Extract the lines from the one containing "### 3. Error Handling" up to and including the one containing "- Exception handling in all JNI functions", reproducing them exactly.

» **Data to use**:
────────────────────
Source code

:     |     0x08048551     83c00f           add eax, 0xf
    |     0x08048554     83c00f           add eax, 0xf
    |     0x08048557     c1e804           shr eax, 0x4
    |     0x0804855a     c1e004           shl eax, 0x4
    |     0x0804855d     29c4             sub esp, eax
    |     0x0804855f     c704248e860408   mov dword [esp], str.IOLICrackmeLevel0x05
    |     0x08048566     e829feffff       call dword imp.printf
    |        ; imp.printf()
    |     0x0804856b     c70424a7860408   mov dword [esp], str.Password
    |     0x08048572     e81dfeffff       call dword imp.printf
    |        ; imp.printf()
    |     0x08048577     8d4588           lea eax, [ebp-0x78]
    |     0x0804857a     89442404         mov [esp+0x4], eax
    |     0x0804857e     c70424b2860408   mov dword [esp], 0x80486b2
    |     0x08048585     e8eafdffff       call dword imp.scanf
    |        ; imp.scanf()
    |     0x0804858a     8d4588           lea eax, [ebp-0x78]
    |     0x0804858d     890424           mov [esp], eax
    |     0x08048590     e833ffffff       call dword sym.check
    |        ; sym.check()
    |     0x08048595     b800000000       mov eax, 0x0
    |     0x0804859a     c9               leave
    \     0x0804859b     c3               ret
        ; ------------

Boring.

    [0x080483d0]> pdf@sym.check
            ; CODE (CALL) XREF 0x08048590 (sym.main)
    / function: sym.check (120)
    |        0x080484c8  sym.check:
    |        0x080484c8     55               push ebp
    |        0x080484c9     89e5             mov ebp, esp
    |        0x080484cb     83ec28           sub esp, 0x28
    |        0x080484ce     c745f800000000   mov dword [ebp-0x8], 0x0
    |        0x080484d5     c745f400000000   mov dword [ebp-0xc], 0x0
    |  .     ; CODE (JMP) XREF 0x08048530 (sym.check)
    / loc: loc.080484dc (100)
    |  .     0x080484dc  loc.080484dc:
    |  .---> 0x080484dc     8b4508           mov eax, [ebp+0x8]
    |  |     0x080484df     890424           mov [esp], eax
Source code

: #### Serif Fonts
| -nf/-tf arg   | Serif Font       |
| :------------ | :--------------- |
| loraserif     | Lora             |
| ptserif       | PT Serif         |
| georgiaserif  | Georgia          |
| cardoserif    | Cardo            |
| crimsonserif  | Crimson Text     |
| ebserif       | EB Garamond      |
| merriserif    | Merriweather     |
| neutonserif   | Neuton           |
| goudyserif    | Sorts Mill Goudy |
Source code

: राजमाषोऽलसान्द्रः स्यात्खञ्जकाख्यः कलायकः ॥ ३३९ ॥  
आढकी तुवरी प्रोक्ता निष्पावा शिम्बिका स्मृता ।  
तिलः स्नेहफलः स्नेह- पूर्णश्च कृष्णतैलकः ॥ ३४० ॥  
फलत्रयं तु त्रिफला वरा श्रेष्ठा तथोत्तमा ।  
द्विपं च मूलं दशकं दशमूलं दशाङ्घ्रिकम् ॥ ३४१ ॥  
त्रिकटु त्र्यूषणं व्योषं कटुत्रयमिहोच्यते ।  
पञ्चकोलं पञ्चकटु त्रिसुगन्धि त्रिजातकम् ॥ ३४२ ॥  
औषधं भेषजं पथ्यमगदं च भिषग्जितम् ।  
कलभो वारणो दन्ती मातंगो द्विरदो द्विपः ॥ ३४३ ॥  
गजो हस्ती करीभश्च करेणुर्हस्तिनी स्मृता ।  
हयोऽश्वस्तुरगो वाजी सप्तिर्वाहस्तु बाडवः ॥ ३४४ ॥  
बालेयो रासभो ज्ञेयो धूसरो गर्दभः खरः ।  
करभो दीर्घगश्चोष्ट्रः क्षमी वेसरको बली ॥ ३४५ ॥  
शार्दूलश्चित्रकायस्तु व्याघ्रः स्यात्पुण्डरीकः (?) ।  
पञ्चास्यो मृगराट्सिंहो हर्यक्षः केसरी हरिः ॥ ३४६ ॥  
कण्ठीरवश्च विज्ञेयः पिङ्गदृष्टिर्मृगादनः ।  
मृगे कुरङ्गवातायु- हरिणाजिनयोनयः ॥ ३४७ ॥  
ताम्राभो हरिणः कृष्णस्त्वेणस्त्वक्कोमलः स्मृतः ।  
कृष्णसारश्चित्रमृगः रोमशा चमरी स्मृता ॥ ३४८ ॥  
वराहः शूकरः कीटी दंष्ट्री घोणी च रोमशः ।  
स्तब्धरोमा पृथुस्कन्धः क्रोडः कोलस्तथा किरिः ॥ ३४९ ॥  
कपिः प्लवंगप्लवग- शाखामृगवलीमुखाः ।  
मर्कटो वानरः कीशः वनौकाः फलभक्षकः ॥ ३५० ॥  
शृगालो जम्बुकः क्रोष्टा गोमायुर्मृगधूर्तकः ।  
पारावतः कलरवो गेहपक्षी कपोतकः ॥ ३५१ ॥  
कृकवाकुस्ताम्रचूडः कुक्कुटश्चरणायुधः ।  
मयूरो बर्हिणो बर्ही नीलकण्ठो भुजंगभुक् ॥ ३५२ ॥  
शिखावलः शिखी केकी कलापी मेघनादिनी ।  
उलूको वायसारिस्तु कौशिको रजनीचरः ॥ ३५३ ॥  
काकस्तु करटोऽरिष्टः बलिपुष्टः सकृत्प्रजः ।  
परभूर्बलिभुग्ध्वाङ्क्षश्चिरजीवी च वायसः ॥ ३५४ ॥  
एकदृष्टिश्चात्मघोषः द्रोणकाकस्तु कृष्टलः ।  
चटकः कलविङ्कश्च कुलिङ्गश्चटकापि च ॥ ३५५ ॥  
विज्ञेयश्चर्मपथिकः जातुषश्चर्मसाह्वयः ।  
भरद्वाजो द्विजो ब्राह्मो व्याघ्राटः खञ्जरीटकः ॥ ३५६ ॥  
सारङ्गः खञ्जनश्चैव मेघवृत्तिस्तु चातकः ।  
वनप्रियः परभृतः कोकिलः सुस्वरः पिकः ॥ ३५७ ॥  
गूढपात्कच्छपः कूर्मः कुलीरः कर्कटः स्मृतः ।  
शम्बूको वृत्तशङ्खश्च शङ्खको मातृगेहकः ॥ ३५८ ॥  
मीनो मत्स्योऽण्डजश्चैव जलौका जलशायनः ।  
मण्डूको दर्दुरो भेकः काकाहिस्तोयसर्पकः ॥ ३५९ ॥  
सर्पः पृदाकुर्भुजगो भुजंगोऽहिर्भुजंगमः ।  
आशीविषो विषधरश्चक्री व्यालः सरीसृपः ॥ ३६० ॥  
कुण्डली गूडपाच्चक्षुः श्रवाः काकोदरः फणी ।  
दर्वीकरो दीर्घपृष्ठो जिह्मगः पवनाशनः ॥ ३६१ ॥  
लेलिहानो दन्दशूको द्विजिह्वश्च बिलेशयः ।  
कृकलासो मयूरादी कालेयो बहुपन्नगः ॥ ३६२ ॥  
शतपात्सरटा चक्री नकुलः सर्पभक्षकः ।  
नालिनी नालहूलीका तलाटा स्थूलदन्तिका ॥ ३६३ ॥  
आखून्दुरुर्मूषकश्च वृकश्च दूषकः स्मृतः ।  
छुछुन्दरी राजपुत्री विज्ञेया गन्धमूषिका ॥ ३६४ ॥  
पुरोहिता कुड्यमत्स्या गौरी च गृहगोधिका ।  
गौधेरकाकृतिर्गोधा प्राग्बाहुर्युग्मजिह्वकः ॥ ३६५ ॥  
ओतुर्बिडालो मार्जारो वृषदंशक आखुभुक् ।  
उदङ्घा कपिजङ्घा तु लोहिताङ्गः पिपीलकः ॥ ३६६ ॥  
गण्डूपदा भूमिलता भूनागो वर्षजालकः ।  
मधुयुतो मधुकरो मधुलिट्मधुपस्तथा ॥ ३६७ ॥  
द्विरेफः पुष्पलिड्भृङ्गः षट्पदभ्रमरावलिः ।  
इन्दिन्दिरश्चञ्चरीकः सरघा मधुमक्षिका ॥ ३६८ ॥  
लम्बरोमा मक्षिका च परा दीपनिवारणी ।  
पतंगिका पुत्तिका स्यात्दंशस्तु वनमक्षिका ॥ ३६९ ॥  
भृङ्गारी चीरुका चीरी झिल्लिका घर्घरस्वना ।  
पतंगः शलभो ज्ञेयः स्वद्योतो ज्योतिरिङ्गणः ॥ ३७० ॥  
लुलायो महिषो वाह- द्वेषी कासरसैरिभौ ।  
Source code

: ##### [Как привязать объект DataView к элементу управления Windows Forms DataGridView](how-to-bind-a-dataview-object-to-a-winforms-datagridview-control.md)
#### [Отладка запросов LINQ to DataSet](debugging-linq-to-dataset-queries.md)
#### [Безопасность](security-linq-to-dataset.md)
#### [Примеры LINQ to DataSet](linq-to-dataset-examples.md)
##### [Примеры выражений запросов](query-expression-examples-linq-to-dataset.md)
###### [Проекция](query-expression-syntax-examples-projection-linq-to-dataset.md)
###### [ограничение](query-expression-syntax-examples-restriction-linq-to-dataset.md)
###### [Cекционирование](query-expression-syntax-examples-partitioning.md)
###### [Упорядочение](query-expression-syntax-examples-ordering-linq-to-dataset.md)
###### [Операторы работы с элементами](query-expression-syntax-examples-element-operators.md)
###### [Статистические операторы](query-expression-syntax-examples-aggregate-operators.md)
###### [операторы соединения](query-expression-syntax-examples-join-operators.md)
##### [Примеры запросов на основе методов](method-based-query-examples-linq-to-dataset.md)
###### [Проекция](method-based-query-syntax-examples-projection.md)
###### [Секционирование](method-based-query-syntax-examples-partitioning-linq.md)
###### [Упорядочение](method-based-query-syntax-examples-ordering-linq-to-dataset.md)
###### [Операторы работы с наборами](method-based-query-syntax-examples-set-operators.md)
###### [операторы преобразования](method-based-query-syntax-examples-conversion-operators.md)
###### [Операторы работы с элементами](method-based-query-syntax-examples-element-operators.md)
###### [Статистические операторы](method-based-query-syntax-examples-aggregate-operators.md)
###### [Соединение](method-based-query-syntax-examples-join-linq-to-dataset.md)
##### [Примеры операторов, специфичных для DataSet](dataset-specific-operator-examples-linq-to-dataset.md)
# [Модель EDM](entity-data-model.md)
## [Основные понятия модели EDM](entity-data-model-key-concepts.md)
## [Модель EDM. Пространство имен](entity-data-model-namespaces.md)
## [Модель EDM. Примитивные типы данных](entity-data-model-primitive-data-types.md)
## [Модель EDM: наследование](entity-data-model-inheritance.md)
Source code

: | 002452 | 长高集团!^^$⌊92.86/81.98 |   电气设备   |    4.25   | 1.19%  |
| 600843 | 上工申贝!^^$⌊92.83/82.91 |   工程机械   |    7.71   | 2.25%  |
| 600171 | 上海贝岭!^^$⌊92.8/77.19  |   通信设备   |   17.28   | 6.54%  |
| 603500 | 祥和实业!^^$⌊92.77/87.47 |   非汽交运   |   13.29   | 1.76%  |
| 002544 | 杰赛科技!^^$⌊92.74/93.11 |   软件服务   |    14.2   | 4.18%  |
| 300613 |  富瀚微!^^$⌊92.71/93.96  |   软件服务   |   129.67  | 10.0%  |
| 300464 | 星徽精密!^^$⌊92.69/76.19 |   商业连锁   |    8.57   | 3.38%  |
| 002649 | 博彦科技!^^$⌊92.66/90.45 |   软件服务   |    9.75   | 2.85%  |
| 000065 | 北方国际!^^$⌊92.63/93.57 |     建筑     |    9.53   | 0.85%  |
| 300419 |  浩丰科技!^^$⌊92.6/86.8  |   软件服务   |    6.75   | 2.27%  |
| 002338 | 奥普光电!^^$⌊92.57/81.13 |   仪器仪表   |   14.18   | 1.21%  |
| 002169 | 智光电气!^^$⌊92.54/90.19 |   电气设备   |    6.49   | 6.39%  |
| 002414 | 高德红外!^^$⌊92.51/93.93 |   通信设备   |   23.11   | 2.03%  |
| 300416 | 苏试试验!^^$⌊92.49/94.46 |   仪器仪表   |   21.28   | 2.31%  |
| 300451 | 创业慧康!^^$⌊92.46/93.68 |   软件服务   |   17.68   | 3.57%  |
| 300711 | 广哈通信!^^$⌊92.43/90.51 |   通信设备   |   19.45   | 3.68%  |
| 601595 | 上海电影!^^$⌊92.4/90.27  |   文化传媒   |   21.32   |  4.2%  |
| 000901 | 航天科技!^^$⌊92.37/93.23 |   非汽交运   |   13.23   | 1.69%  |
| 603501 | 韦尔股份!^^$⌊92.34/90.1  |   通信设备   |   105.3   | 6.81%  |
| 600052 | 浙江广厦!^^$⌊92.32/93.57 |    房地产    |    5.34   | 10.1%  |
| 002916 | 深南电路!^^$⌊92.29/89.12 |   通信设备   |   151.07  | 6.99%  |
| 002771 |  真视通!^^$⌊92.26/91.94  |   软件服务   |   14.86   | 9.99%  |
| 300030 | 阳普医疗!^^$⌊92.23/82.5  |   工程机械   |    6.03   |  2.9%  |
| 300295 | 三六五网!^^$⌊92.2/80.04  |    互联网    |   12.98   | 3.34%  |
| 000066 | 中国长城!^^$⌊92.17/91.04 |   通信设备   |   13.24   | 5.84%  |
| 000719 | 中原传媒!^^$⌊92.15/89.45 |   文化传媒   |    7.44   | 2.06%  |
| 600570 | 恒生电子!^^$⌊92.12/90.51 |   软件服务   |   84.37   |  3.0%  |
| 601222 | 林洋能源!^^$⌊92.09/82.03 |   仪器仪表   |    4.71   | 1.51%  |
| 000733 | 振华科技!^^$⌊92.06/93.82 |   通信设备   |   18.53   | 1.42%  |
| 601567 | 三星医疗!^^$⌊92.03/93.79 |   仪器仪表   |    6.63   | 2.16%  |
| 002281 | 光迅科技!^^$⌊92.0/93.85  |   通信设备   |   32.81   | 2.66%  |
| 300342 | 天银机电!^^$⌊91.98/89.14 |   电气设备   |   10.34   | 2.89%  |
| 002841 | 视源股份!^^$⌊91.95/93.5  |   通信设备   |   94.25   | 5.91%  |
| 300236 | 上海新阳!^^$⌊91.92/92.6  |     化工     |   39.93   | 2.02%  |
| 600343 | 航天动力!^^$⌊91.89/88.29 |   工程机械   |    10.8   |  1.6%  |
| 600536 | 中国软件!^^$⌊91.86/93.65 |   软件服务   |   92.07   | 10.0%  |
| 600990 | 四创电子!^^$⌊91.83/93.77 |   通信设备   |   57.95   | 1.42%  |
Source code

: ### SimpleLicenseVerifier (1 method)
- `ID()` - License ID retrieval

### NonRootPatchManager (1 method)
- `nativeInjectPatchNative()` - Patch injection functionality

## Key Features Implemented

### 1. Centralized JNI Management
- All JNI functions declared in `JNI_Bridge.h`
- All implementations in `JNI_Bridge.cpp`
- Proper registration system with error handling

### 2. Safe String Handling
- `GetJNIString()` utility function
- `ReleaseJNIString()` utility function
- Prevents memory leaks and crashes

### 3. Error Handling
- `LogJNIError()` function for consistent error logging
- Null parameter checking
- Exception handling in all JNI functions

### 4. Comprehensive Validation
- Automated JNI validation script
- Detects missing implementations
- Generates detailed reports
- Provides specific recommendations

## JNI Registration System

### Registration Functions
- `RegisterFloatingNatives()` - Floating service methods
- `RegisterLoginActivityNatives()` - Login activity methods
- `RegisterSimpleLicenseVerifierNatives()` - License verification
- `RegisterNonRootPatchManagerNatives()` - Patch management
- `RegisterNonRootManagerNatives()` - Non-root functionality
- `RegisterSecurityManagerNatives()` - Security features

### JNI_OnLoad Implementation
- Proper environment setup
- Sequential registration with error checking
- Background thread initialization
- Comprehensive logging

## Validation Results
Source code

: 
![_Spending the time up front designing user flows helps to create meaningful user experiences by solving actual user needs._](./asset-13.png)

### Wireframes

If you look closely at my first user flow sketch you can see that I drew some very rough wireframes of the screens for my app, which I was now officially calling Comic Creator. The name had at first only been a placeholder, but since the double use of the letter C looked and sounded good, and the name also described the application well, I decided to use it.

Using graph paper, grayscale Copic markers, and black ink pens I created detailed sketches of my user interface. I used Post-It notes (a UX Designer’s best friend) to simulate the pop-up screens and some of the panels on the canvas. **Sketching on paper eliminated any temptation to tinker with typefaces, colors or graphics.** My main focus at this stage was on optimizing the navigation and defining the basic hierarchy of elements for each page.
────────────────────
» **Response to the exercise**:
### 3. Error Handling
- `LogJNIError()` function for consistent error logging
- Null parameter checking
- Exception handling in all JNI functions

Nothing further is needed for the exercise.